Но коней в ретраншементе было мало — голов шестьдесят.
— А как же пушки? — спросили у Ионова. — На руках в такую даль их не укатишь, а без пушек степняков не отразить. Их и ныне вдесятеро против нас, в степи же ещё и новые подтянутся.
— Имеем ли вероятность заключить мир? — спросил поручик Каландер.
— По здравомыслию, мир и степнякам тоже надобен, — сказал кто-то из полумрака, — однако следует ли доверяться дикарям, даже ежели они на мир склонятся? Особливо когда ихние вожаки узрят воочию, насколько наша сила ничтожна сделалась. Они не удержатся от соблазна истребить.
Офицеры глухо загудели, обсуждая возможное развитие событий.
— Продолжайте, господа, — поощрил Бухгольц.
— А ежели вылазку предпринять? — юный подпоручик Ежов посмотрел на офицеров, немного смущаясь своей пылкости. — Внезапным атакованием на юргу отобьём коней и пленных освободим! Сие всё дело переменит!
— Безрассудство, — хмуро возразили Ежову.
— В дерзости спасение! Александр Македонский малое число дерзостью умножал и викторию непременно одерживал!
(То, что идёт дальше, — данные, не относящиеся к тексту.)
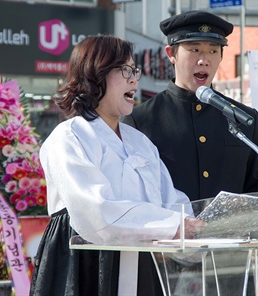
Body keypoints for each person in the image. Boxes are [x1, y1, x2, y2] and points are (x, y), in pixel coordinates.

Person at [30, 35, 204, 296]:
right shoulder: (70, 136)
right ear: (95, 74)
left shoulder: (141, 142)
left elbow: (171, 200)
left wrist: (196, 227)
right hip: (85, 263)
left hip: (143, 263)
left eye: (134, 70)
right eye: (125, 70)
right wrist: (171, 225)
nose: (134, 79)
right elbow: (95, 209)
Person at [122, 10, 258, 203]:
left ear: (221, 56)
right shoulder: (140, 120)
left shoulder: (245, 118)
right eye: (194, 50)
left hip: (230, 233)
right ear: (171, 54)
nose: (204, 60)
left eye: (213, 51)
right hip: (169, 233)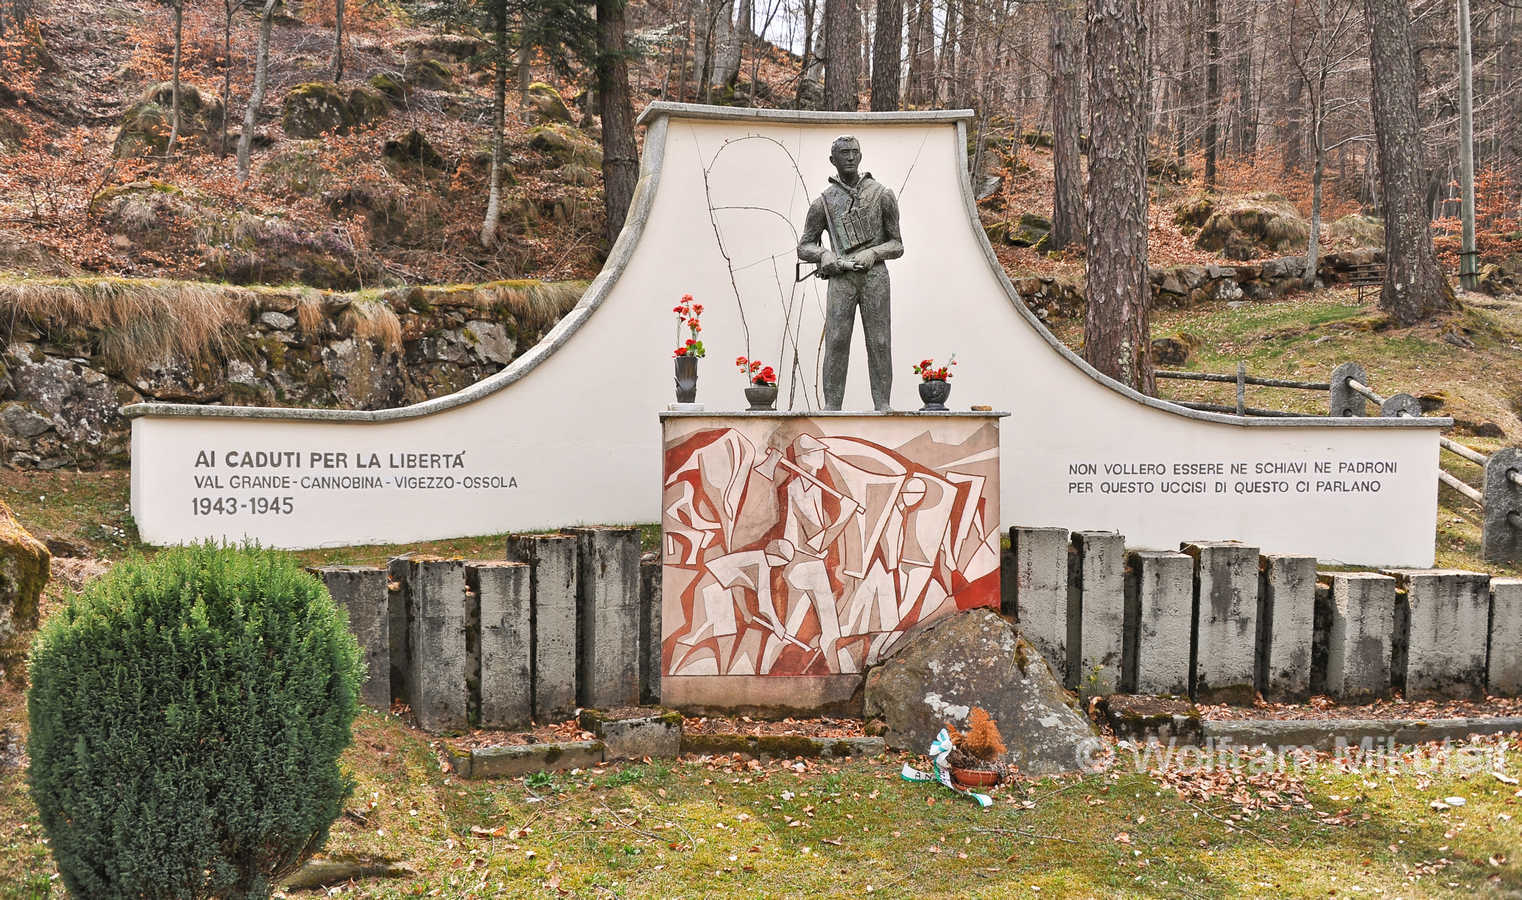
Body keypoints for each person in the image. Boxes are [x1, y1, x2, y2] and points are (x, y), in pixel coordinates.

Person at [797, 136, 904, 411]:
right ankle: (832, 407)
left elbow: (897, 244)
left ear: (861, 156)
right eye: (844, 153)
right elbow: (805, 245)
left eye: (855, 152)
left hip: (875, 277)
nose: (850, 157)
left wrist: (874, 253)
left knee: (880, 340)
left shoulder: (882, 194)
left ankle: (883, 404)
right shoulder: (823, 202)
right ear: (833, 160)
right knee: (836, 339)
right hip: (841, 278)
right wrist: (824, 254)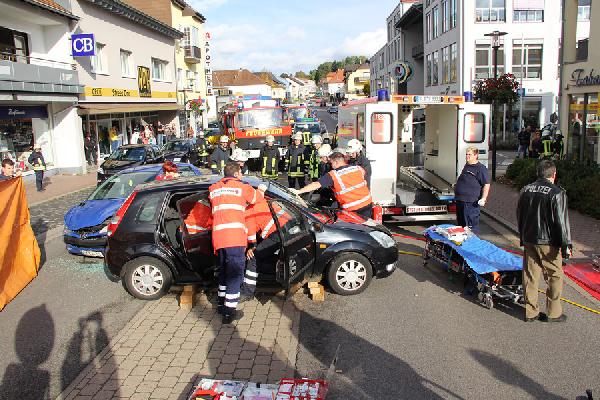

— Оружия у нас теперь в избытке, — согласился с Ежовым майор Ионов.
— И оружия с припасами, и провианта.
— Коней недостаток, друзья. Без коней внезапности не достигнуть.
— Простите меня, дурня, господа, но лазутчики доносят, что Иртыш вскрылся, и суда наши степняками не тронуты, — вступил пожилой капитан Курилов. — Разумнее отступить, а на другой год заново испытать воинскую удачу. Золото Яркенда никуда не денется. А мы сил подкопим.
— Что в степь, что к Иртышу — всё одно из крепости выходить. А как выйдем — баталия неминуема. Сомнут нас.
— Иртыш поближе Яркенда будет. Прорвёмся.
— Стыдно, господа, государя в его надежде обмануть. Недостойно сие. Как я сыну в глаза посмотрю?
— Отставим таланты, — сурово сказал Бухгольц. — Не в наших угрызениях дело. Вопрос: имеем ли мы вероятность достигнуть Яркенда?
— Имеем! — отчаянно заявил Ежов.
— Не имеем, — покачал головой Курилов.
А полковник Бухгольц вдруг вспомнил тобольского архитектона. Этот старик всё знал. Вот у него бы спросить: дойдут они или нет?
— Вижу, что совокупного мнения офицерское собрание не складывает, — подвёл итог Бухгольц. — Получается, господа, что я вынуждаем извлекать желаемое предрасположение посредством простейшего исчисления голосов подобно графу Левенгаупту на совете под Переволочной.
— Прискорбная аналогия, Иван Митрич, — заметил Ежов.
— Воистину прискорбная, — мрачно подтвердил Бухгольц. — Но полноту тяготы, господа, я принимаю на себя. А от вас желаю просто знать, прав ли буду в своём приказе перед вами, царём и Господом, или же не прав.